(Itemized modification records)

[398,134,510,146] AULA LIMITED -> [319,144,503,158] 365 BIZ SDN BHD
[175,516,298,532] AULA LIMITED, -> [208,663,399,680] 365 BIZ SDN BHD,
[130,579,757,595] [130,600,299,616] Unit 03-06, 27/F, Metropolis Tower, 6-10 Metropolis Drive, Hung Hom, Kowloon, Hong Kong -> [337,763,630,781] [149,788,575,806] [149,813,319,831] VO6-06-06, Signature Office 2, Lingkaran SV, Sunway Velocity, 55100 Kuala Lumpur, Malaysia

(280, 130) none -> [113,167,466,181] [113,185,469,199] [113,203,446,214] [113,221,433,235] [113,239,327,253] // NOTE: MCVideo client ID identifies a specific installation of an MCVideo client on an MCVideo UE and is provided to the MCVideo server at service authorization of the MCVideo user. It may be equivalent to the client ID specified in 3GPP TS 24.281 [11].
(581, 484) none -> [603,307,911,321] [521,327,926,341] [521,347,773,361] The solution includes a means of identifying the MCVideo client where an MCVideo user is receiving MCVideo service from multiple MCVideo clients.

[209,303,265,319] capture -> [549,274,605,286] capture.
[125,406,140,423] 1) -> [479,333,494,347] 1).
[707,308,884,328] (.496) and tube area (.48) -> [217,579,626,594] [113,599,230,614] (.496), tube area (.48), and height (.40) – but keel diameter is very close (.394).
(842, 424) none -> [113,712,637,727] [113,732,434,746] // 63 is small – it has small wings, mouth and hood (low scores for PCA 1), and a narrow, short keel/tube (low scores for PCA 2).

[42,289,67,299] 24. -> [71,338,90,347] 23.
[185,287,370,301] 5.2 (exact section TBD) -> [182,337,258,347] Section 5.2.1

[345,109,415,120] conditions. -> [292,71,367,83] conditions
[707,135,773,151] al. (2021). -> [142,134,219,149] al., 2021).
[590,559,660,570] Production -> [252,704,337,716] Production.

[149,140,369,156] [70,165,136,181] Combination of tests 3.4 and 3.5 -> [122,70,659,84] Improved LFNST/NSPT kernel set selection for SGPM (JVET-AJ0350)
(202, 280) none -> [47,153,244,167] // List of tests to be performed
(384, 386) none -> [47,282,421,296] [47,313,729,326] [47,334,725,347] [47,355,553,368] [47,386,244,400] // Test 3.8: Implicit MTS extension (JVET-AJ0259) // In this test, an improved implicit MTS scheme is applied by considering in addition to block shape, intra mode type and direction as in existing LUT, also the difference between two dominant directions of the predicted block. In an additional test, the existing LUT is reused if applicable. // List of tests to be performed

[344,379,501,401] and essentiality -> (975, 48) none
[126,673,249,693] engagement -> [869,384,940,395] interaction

(What you are asked to do)
Every entry must be duplicated exactly as it was written.

(Problem solution)
[398,134,510,146] AULA LIMITED -> [319,144,503,158] 365 BIZ SDN BHD
[175,516,298,532] AULA LIMITED, -> [208,663,399,680] 365 BIZ SDN BHD,
[130,579,757,595] [130,600,299,616] Unit 03-06, 27/F, Metropolis Tower, 6-10 Metropolis Drive, Hung Hom, Kowloon, Hong Kong -> [337,763,630,781] [149,788,575,806] [149,813,319,831] VO6-06-06, Signature Office 2, Lingkaran SV, Sunway Velocity, 55100 Kuala Lumpur, Malaysia

(280, 130) none -> [113,167,466,181] [113,185,469,199] [113,203,446,214] [113,221,433,235] [113,239,327,253] // NOTE: MCVideo client ID identifies a specific installation of an MCVideo client on an MCVideo UE and is provided to the MCVideo server at service authorization of the MCVideo user. It may be equivalent to the client ID specified in 3GPP TS 24.281 [11].
(581, 484) none -> [603,307,911,321] [521,327,926,341] [521,347,773,361] The solution includes a means of identifying the MCVideo client where an MCVideo user is receiving MCVideo service from multiple MCVideo clients.

[209,303,265,319] capture -> [549,274,605,286] capture.
[125,406,140,423] 1) -> [479,333,494,347] 1).
[707,308,884,328] (.496) and tube area (.48) -> [217,579,626,594] [113,599,230,614] (.496), tube area (.48), and height (.40) – but keel diameter is very close (.394).
(842, 424) none -> [113,712,637,727] [113,732,434,746] // 63 is small – it has small wings, mouth and hood (low scores for PCA 1), and a narrow, short keel/tube (low scores for PCA 2).

[42,289,67,299] 24. -> [71,338,90,347] 23.
[185,287,370,301] 5.2 (exact section TBD) -> [182,337,258,347] Section 5.2.1

[345,109,415,120] conditions. -> [292,71,367,83] conditions
[707,135,773,151] al. (2021). -> [142,134,219,149] al., 2021).
[590,559,660,570] Production -> [252,704,337,716] Production.

[149,140,369,156] [70,165,136,181] Combination of tests 3.4 and 3.5 -> [122,70,659,84] Improved LFNST/NSPT kernel set selection for SGPM (JVET-AJ0350)
(202, 280) none -> [47,153,244,167] // List of tests to be performed
(384, 386) none -> [47,282,421,296] [47,313,729,326] [47,334,725,347] [47,355,553,368] [47,386,244,400] // Test 3.8: Implicit MTS extension (JVET-AJ0259) // In this test, an improved implicit MTS scheme is applied by considering in addition to block shape, intra mode type and direction as in existing LUT, also the difference between two dominant directions of the predicted block. In an additional test, the existing LUT is reused if applicable. // List of tests to be performed

[344,379,501,401] and essentiality -> (975, 48) none
[126,673,249,693] engagement -> [869,384,940,395] interaction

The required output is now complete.